# YOUR ASSIGNMENT:
Copy out the lines below, swapping every "Visualizar" for "Ver" and leaving everything else untouched.

....

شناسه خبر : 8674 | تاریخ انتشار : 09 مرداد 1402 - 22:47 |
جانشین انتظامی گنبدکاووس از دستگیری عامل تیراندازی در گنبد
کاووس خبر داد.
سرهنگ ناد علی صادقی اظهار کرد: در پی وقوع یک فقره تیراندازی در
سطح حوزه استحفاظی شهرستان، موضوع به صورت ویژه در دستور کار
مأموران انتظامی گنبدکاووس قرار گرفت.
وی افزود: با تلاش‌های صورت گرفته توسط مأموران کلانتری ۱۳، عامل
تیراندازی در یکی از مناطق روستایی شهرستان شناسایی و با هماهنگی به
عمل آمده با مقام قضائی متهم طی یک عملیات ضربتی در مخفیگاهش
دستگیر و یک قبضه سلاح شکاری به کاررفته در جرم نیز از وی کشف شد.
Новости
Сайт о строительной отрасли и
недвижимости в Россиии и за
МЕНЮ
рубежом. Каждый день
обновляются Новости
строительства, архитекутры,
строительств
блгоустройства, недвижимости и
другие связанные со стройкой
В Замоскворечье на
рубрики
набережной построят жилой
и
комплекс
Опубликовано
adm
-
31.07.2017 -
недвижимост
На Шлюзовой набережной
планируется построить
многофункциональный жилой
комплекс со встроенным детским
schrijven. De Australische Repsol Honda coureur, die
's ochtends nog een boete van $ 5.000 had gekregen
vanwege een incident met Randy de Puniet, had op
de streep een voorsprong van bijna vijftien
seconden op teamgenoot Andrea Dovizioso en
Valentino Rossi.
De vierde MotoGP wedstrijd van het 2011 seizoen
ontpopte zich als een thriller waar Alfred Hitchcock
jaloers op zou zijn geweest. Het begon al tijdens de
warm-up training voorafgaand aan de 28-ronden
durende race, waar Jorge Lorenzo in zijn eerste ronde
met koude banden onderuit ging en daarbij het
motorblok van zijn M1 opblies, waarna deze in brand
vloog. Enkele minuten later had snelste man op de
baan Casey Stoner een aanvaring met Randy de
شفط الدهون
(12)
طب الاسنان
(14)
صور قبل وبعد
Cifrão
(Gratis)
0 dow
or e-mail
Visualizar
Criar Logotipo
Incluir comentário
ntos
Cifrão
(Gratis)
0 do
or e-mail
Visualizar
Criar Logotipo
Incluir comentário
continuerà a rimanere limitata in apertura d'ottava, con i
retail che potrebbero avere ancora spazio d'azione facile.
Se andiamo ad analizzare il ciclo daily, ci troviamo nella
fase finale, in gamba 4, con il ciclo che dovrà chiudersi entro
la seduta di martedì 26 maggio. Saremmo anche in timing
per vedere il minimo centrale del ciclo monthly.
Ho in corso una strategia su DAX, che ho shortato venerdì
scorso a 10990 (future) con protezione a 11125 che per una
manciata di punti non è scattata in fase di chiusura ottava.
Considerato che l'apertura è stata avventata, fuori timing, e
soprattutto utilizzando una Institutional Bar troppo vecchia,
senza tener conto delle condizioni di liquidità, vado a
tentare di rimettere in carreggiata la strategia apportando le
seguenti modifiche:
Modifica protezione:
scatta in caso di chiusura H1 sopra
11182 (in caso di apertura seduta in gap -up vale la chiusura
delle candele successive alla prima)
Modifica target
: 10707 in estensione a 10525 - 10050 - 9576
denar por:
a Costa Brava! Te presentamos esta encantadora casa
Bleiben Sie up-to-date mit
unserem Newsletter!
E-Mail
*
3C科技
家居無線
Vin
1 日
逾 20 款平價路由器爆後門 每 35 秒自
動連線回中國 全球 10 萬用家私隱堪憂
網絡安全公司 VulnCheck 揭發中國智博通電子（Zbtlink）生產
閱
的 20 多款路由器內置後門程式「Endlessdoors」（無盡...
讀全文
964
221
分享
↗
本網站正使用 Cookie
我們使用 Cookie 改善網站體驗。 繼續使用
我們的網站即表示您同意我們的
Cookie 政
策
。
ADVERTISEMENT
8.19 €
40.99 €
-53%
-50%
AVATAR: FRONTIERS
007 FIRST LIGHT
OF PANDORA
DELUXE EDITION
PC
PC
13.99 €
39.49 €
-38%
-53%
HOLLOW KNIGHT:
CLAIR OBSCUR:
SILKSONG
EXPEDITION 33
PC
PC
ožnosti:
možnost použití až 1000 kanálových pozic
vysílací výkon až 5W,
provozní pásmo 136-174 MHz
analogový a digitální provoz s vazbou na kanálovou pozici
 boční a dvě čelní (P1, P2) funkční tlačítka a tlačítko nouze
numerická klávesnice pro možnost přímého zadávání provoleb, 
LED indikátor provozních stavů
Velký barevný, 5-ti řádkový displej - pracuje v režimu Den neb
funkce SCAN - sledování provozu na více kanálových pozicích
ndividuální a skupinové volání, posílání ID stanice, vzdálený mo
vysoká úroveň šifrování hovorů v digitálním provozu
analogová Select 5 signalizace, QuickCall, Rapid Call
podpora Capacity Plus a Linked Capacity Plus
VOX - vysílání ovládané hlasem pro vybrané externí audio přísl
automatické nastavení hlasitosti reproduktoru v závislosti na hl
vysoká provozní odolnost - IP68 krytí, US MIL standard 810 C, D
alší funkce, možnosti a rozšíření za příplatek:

....

# TASK RESPONSE:
شناسه خبر : 8674 | تاریخ انتشار : 09 مرداد 1402 - 22:47 |
جانشین انتظامی گنبدکاووس از دستگیری عامل تیراندازی در گنبد
کاووس خبر داد.
سرهنگ ناد علی صادقی اظهار کرد: در پی وقوع یک فقره تیراندازی در
سطح حوزه استحفاظی شهرستان، موضوع به صورت ویژه در دستور کار
مأموران انتظامی گنبدکاووس قرار گرفت.
وی افزود: با تلاش‌های صورت گرفته توسط مأموران کلانتری ۱۳، عامل
تیراندازی در یکی از مناطق روستایی شهرستان شناسایی و با هماهنگی به
عمل آمده با مقام قضائی متهم طی یک عملیات ضربتی در مخفیگاهش
دستگیر و یک قبضه سلاح شکاری به کاررفته در جرم نیز از وی کشف شد.
Новости
Сайт о строительной отрасли и
недвижимости в Россиии и за
МЕНЮ
рубежом. Каждый день
обновляются Новости
строительства, архитекутры,
строительств
блгоустройства, недвижимости и
другие связанные со стройкой
В Замоскворечье на
рубрики
набережной построят жилой
и
комплекс
Опубликовано
adm
-
31.07.2017 -
недвижимост
На Шлюзовой набережной
планируется построить
многофункциональный жилой
комплекс со встроенным детским
schrijven. De Australische Repsol Honda coureur, die
's ochtends nog een boete van $ 5.000 had gekregen
vanwege een incident met Randy de Puniet, had op
de streep een voorsprong van bijna vijftien
seconden op teamgenoot Andrea Dovizioso en
Valentino Rossi.
De vierde MotoGP wedstrijd van het 2011 seizoen
ontpopte zich als een thriller waar Alfred Hitchcock
jaloers op zou zijn geweest. Het begon al tijdens de
warm-up training voorafgaand aan de 28-ronden
durende race, waar Jorge Lorenzo in zijn eerste ronde
met koude banden onderuit ging en daarbij het
motorblok van zijn M1 opblies, waarna deze in brand
vloog. Enkele minuten later had snelste man op de
baan Casey Stoner een aanvaring met Randy de
شفط الدهون
(12)
طب الاسنان
(14)
صور قبل وبعد
Cifrão
(Gratis)
0 dow
or e-mail
Ver
Criar Logotipo
Incluir comentário
ntos
Cifrão
(Gratis)
0 do
or e-mail
Ver
Criar Logotipo
Incluir comentário
continuerà a rimanere limitata in apertura d'ottava, con i
retail che potrebbero avere ancora spazio d'azione facile.
Se andiamo ad analizzare il ciclo daily, ci troviamo nella
fase finale, in gamba 4, con il ciclo che dovrà chiudersi entro
la seduta di martedì 26 maggio. Saremmo anche in timing
per vedere il minimo centrale del ciclo monthly.
Ho in corso una strategia su DAX, che ho shortato venerdì
scorso a 10990 (future) con protezione a 11125 che per una
manciata di punti non è scattata in fase di chiusura ottava.
Considerato che l'apertura è stata avventata, fuori timing, e
soprattutto utilizzando una Institutional Bar troppo vecchia,
senza tener conto delle condizioni di liquidità, vado a
tentare di rimettere in carreggiata la strategia apportando le
seguenti modifiche:
Modifica protezione:
scatta in caso di chiusura H1 sopra
11182 (in caso di apertura seduta in gap -up vale la chiusura
delle candele successive alla prima)
Modifica target
: 10707 in estensione a 10525 - 10050 - 9576
denar por:
a Costa Brava! Te presentamos esta encantadora casa
Bleiben Sie up-to-date mit
unserem Newsletter!
E-Mail
*
3C科技
家居無線
Vin
1 日
逾 20 款平價路由器爆後門 每 35 秒自
動連線回中國 全球 10 萬用家私隱堪憂
網絡安全公司 VulnCheck 揭發中國智博通電子（Zbtlink）生產
閱
的 20 多款路由器內置後門程式「Endlessdoors」（無盡...
讀全文
964
221
分享
↗
本網站正使用 Cookie
我們使用 Cookie 改善網站體驗。 繼續使用
我們的網站即表示您同意我們的
Cookie 政
策
。
ADVERTISEMENT
8.19 €
40.99 €
-53%
-50%
AVATAR: FRONTIERS
007 FIRST LIGHT
OF PANDORA
DELUXE EDITION
PC
PC
13.99 €
39.49 €
-38%
-53%
HOLLOW KNIGHT:
CLAIR OBSCUR:
SILKSONG
EXPEDITION 33
PC
PC
ožnosti:
možnost použití až 1000 kanálových pozic
vysílací výkon až 5W,
provozní pásmo 136-174 MHz
analogový a digitální provoz s vazbou na kanálovou pozici
 boční a dvě čelní (P1, P2) funkční tlačítka a tlačítko nouze
numerická klávesnice pro možnost přímého zadávání provoleb, 
LED indikátor provozních stavů
Velký barevný, 5-ti řádkový displej - pracuje v režimu Den neb
funkce SCAN - sledování provozu na více kanálových pozicích
ndividuální a skupinové volání, posílání ID stanice, vzdálený mo
vysoká úroveň šifrování hovorů v digitálním provozu
analogová Select 5 signalizace, QuickCall, Rapid Call
podpora Capacity Plus a Linked Capacity Plus
VOX - vysílání ovládané hlasem pro vybrané externí audio přísl
automatické nastavení hlasitosti reproduktoru v závislosti na hl
vysoká provozní odolnost - IP68 krytí, US MIL standard 810 C, D
alší funkce, možnosti a rozšíření za příplatek:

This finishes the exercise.